Астапова последние два года было не слышно и не видно. Его коллеги делились планами, охотно раздавали интервью, позировали на полевых станах и в заводских цехах, вели бесконечные дискуссии, каким должно быть добро. Астапов молчал. Это молчание становилось загадочным. Иногда суетливость, оборотливость принимаются за кипучую деятельность, и люди так привыкают бегать наперегонки, что жизнь тихая, задумчивая кажется им подозрительной. Почему он не с нами? почему не любит появляться перед фотографами, поучать молодежь, не торопится, копит время для заветных книг? Странно! И чтобы оправдаться перед другими, они выдумывают негодующие вопросы, упреки и «загадки». Астапов жил в стороне, но о нем помнили всюду. И чем пакостнее злословили его коллеги и всякие вертихвостки, тем одержимее в любви были его поклонники. Когда кто-нибудь пускал слух, будто в «Правде» вот-вот замелькают главы из его романа, Дмитрий по утрам начинал бегать на почту и просил выделить ему свежий номер. Ночью, устав от гневных немых речей, он поднимался с постели и выходил на улицу. Одиноко мерцала на севере звезда. На нее он смотрел и рассказывал далекому Астапову о том, что познал в жизни, просил душою поддержки. Раз десять пробовал он писать ему жалостливое письмо, да в конце концов распечатывал конверт и выбрасывал: стыдно было своей внезапной боли.
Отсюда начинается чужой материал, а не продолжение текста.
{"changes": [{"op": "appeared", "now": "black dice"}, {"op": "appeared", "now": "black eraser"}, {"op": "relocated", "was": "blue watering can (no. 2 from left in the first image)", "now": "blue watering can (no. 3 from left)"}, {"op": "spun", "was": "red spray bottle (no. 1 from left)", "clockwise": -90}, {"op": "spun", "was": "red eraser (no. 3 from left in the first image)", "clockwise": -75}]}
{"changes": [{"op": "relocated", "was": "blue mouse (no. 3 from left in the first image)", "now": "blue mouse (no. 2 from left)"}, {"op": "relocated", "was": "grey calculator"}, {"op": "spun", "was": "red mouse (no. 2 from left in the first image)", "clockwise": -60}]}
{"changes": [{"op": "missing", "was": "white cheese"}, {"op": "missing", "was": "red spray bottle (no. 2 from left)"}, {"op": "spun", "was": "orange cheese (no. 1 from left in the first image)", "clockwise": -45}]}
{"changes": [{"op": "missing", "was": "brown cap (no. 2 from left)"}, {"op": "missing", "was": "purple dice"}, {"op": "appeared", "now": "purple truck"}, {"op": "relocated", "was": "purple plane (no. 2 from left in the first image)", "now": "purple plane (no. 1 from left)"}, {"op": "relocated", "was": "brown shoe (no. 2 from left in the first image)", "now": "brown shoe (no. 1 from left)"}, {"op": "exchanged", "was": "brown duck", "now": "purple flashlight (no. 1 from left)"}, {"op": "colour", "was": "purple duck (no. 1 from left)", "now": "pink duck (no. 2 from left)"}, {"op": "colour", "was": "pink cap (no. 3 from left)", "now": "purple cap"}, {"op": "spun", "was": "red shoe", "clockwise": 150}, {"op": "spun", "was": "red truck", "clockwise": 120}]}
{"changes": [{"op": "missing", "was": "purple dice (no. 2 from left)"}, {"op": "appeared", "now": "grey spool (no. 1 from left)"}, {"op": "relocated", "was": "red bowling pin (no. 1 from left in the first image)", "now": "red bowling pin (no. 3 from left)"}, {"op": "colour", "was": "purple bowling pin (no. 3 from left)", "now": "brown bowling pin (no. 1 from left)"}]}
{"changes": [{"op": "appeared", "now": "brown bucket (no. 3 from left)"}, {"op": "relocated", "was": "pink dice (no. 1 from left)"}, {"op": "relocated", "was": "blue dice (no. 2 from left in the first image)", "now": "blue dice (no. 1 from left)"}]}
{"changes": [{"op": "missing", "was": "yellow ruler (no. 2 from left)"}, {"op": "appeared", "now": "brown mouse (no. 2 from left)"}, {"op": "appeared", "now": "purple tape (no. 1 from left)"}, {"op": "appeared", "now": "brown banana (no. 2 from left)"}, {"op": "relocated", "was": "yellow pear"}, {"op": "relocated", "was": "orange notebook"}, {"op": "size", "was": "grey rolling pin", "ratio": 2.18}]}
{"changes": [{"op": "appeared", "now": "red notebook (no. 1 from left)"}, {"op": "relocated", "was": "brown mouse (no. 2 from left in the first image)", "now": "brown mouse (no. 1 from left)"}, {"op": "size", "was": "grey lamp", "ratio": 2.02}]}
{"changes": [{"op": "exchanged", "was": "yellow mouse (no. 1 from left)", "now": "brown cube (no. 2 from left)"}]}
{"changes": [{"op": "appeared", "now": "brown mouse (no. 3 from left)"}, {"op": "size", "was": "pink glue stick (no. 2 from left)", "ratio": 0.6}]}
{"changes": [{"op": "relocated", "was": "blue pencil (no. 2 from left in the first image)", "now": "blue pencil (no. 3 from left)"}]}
— Нам каждые пятьдесят лет нужен Толстой, — сказал Дмитрий, — нужна какая-то абсолютная совесть, возле которой хочется притихнуть, ей поклониться. Зайти бы к Астапову да по душам, по душам… Но без тебя я не пойду.
— К Астапову столько народу липнет… Понимают, как велик его авторитет!..
— Люди неблагодарны, изворотливы, Антошка считает, что их не надо защищать.
— А на что тогда интеллигенция? Дурачок Антошка. Он все такой же: выпьет и луком закусит?
— Он скрасил мне дни. Ты счастливее: не знаешь, что такое провинциальное одиночество.